La préoccupation plus large liée aux événements en cascade est qu’ils pourraient finalement entraîner une réduction de l’abondance de la biodiversité ou la disparition complète d’espèces, a déclaré McTavish. Les conditions peuvent également ouvrir la porte à l’introduction d’autres organismes, ce qui facilite leur arrivée ou augmente l’impact qu’ils pourraient avoir une fois qu’ils le font.

Kavassalis a dit qu’elle espère voir plus de gens prêter attention à l’introduction d’espèces envahissantes au Canada. Elle a également déclaré qu’elle espérait que les responsables gouvernementaux visaient à améliorer les protocoles réglementaires concernant le dépistage de l’infestation d’espèces non indigènes – telles que les vers plats à tête de marteau – dans les matériaux expédiés au Canada. De plus, elle espère voir plus d’éducation être fournie au public, l’informant des risques d’introduction d’espèces envahissantes dans de nouveaux environnements.

“Il est vraiment très urgent que nous prêtions attention à ce qui se passe”, a déclaré Kavassalis. “La nature s’adaptera dans une certaine mesure, mais c’est la vitesse à laquelle elle peut s’adapter à ces changements qui est préoccupante.”

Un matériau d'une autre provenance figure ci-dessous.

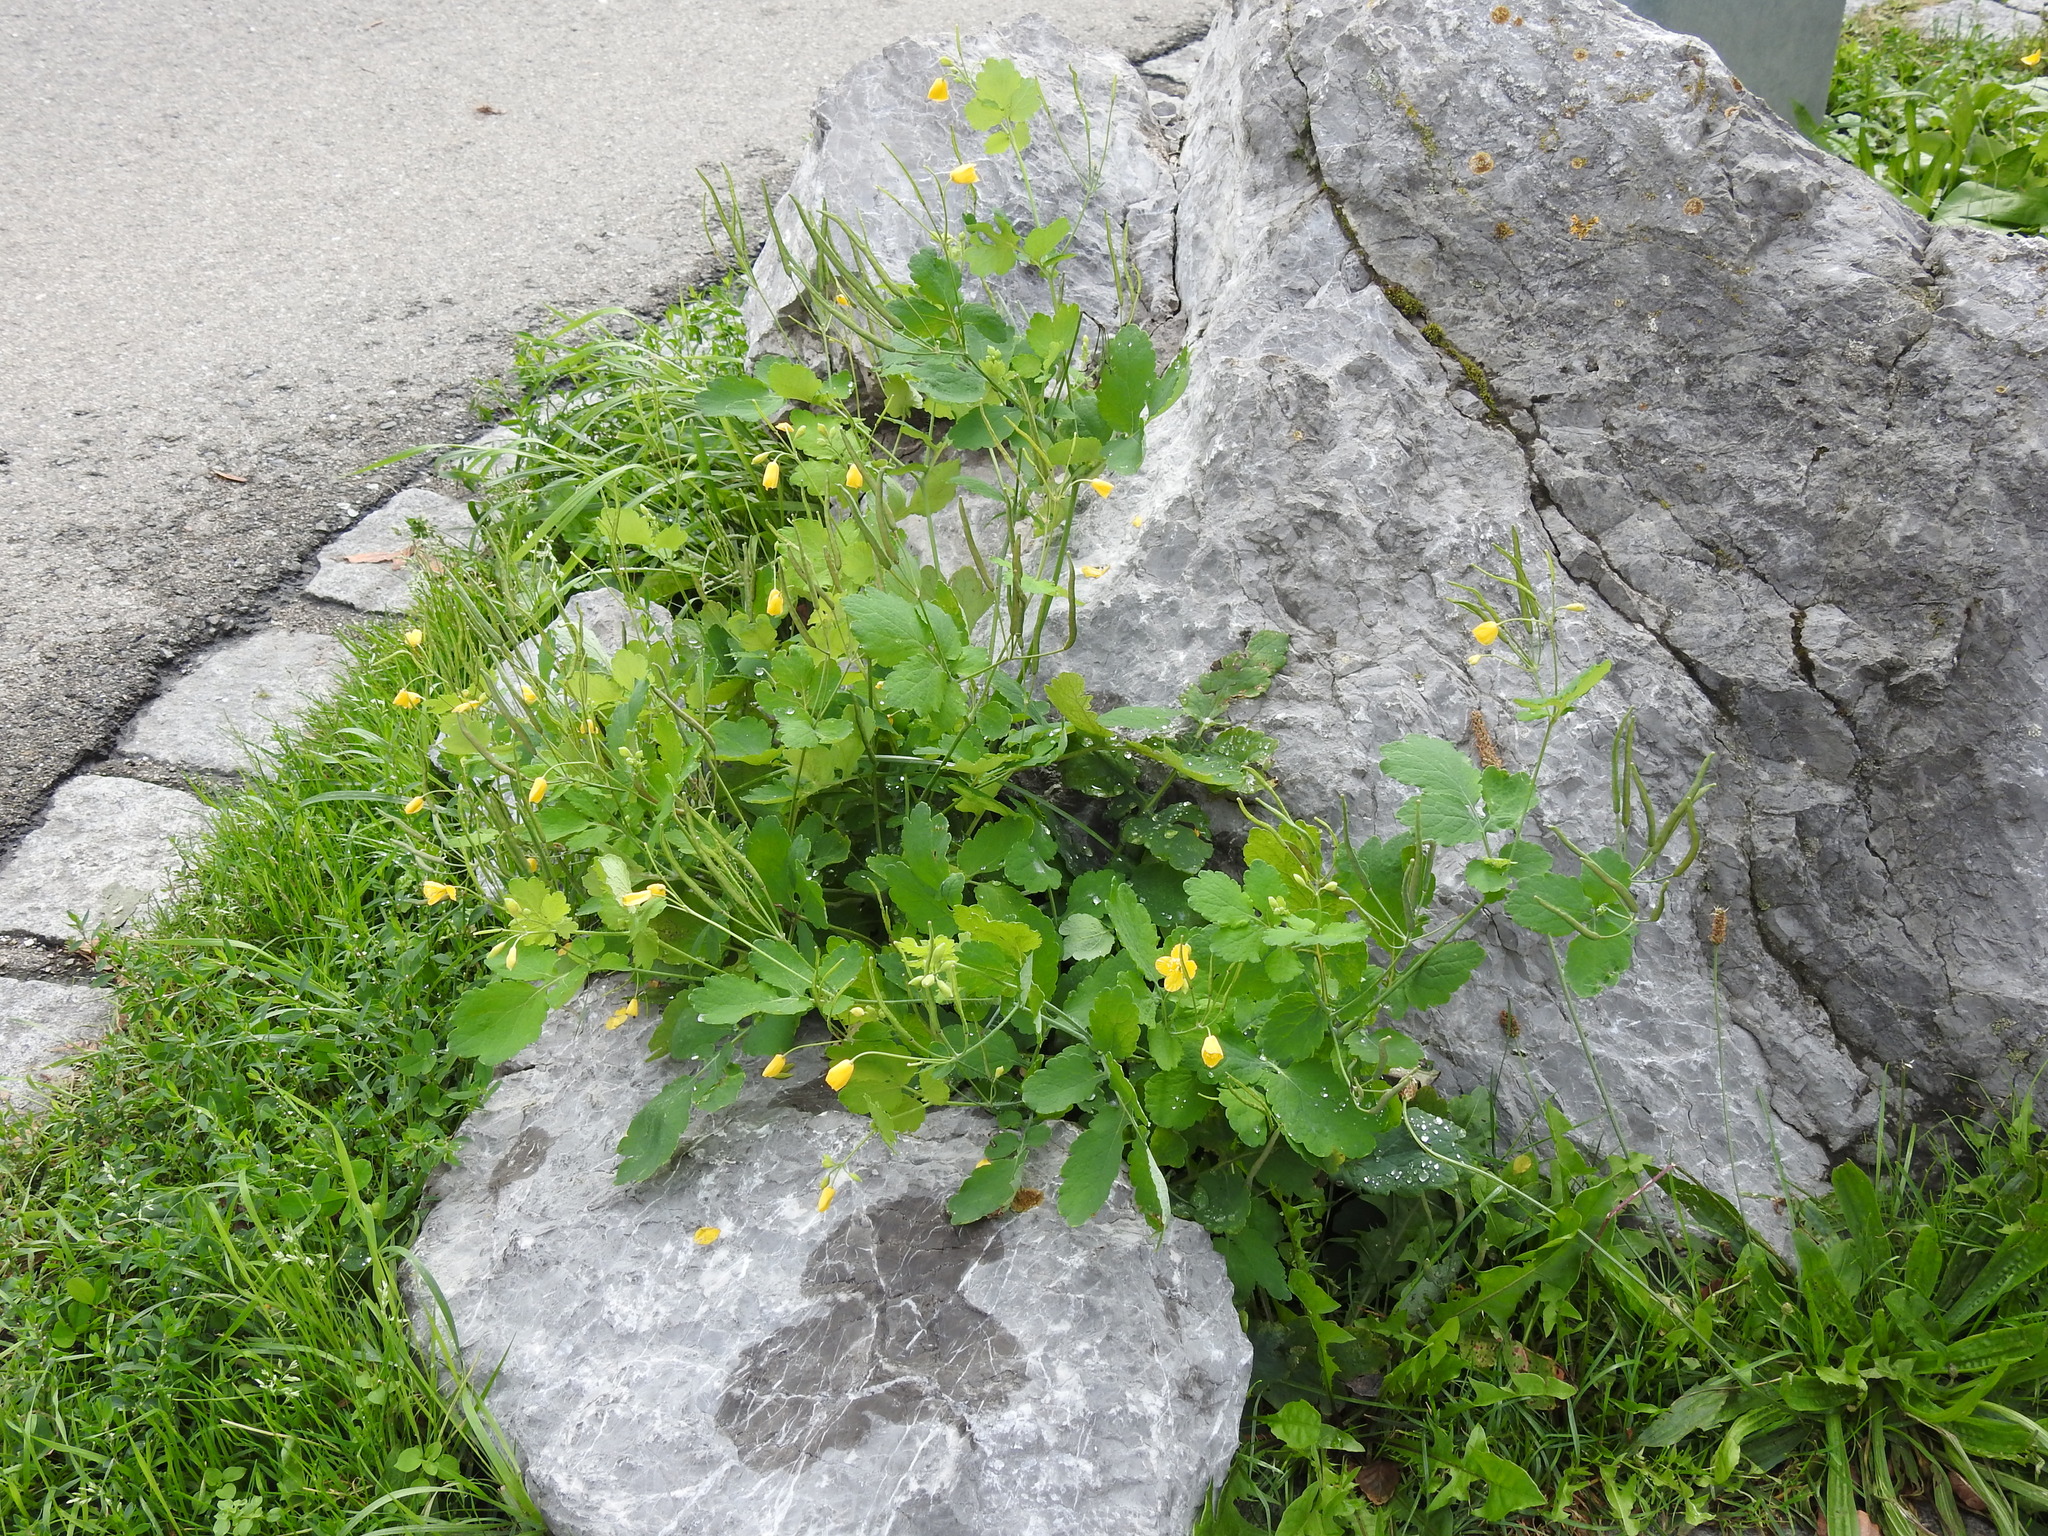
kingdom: Plantae
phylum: Tracheophyta
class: Magnoliopsida
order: Ranunculales
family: Papaveraceae
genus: Chelidonium
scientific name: Chelidonium majus
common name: Greater celandine
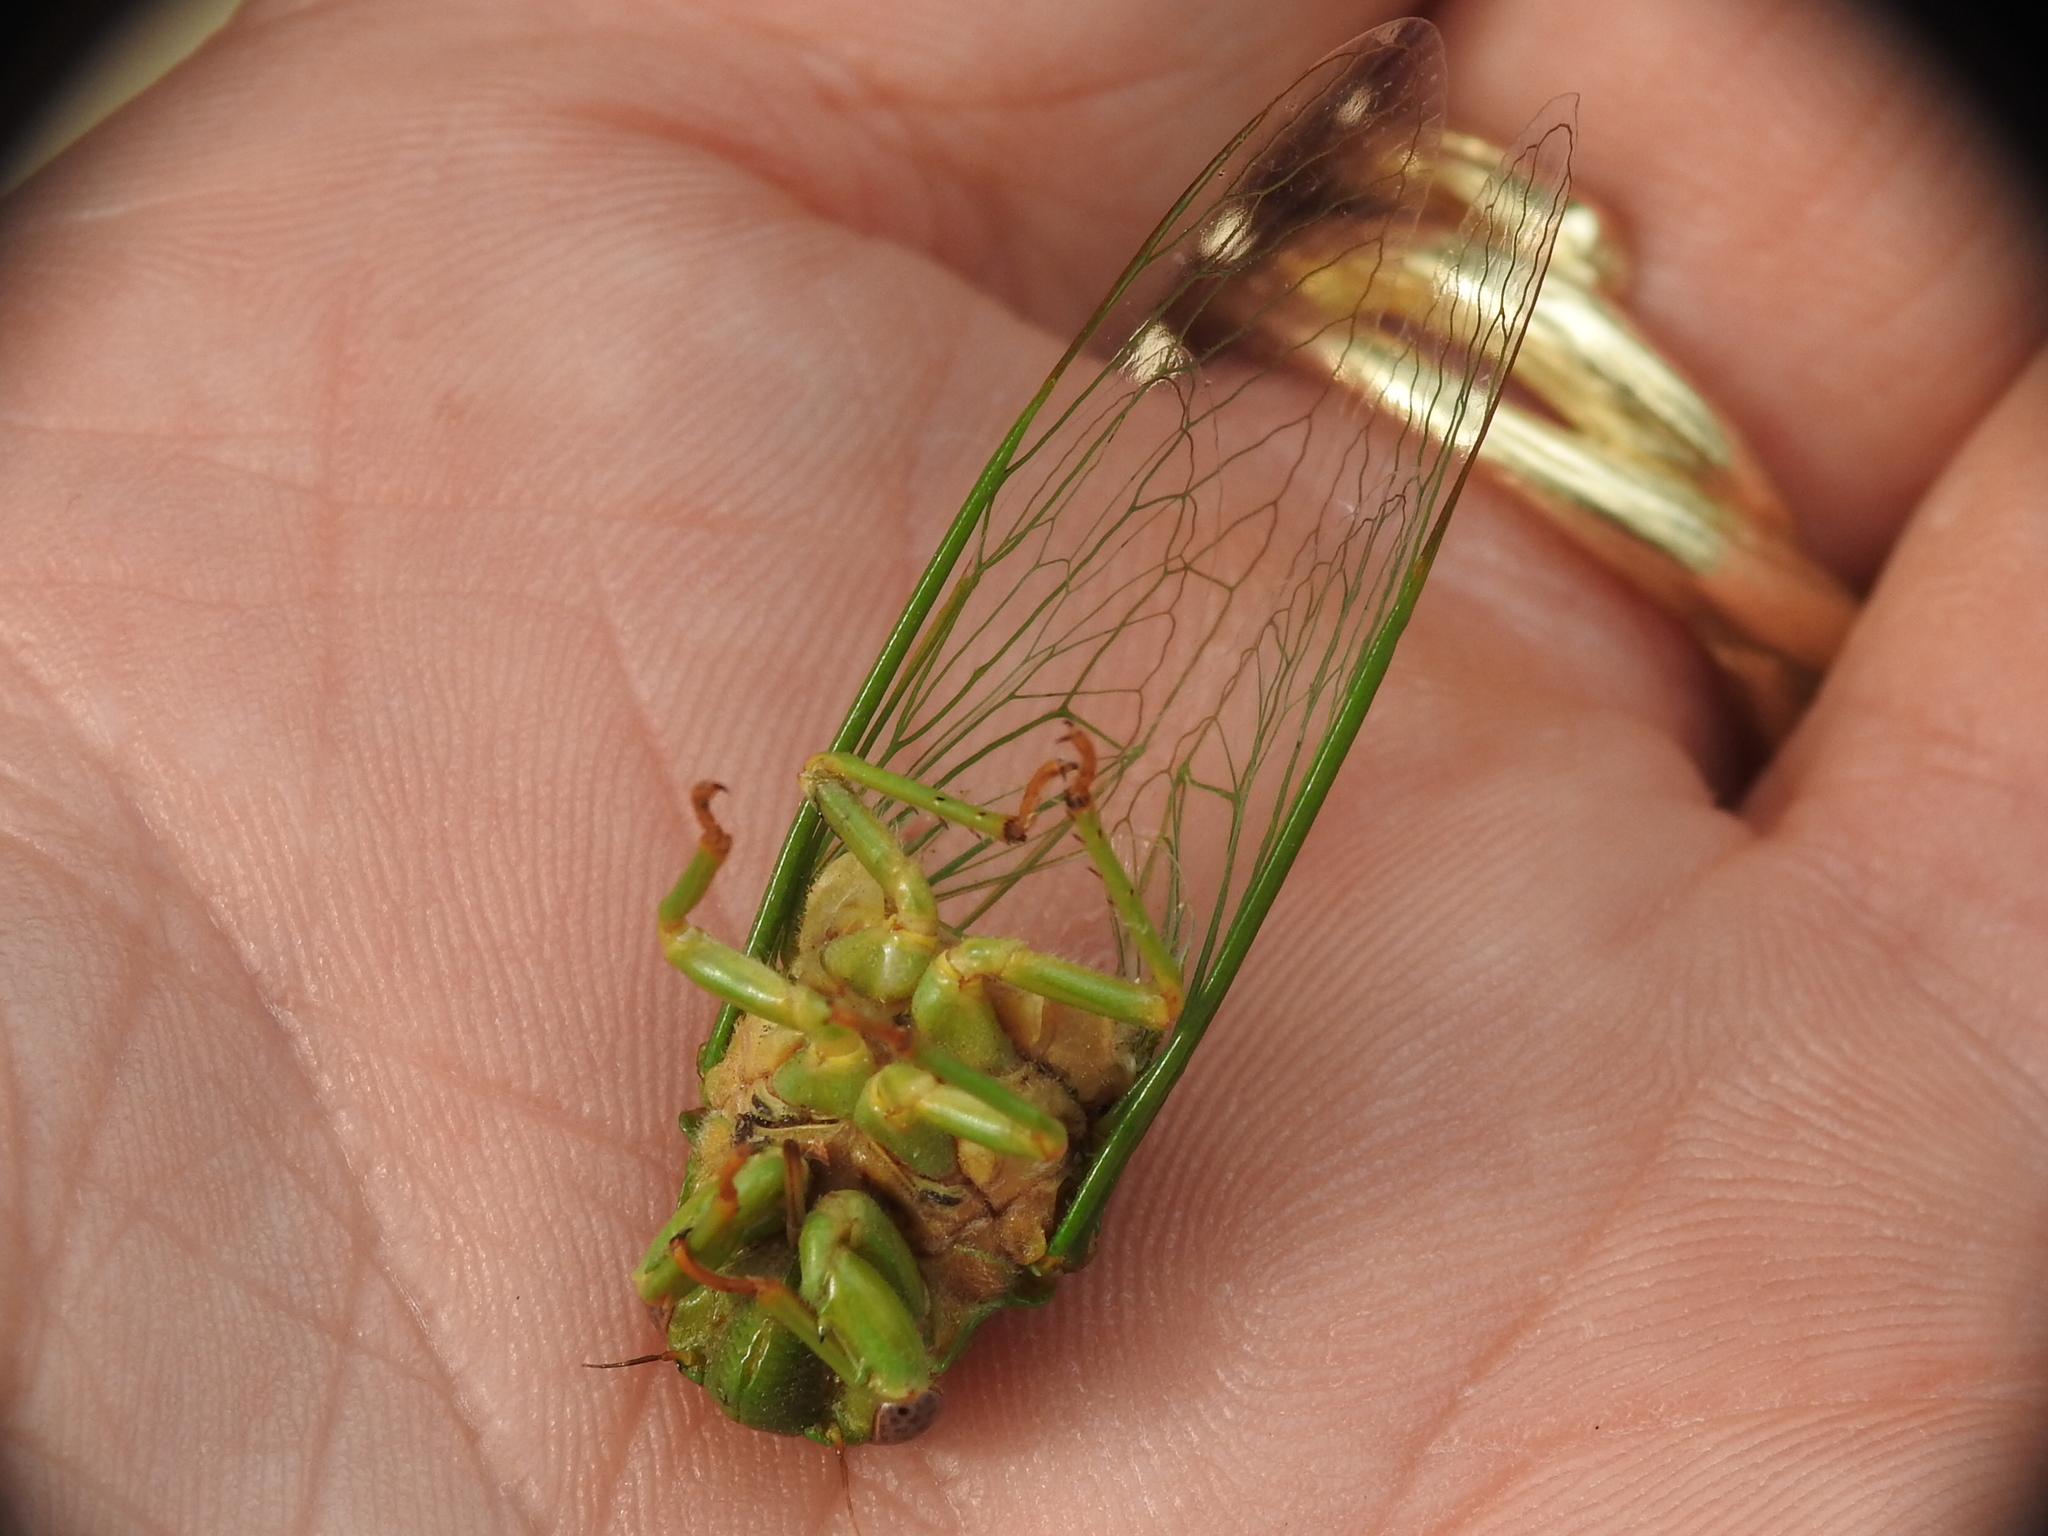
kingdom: Animalia
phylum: Arthropoda
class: Insecta
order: Hemiptera
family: Cicadidae
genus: Glaucopsaltria
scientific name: Glaucopsaltria viridis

L’avantage de ralentir la propagation de ces espèces envahissantes est que cela donne du temps aux écosystèmes pour s’adapter aux conditions changeantes, au lieu d’être submergés par plusieurs facteurs de stress à la fois, a déclaré McTavish.

«En réalité, nous ne pourrons pas arrêter cela – vous ne pouvez pas supprimer ce qui est déjà là … mais il y a beaucoup de valeur à ralentir le rythme auquel ils surviennent.

“Si c’est plus lent, nous avons une meilleure chance d’atténuer les impacts négatifs sur la biodiversité et la fonction écologique.”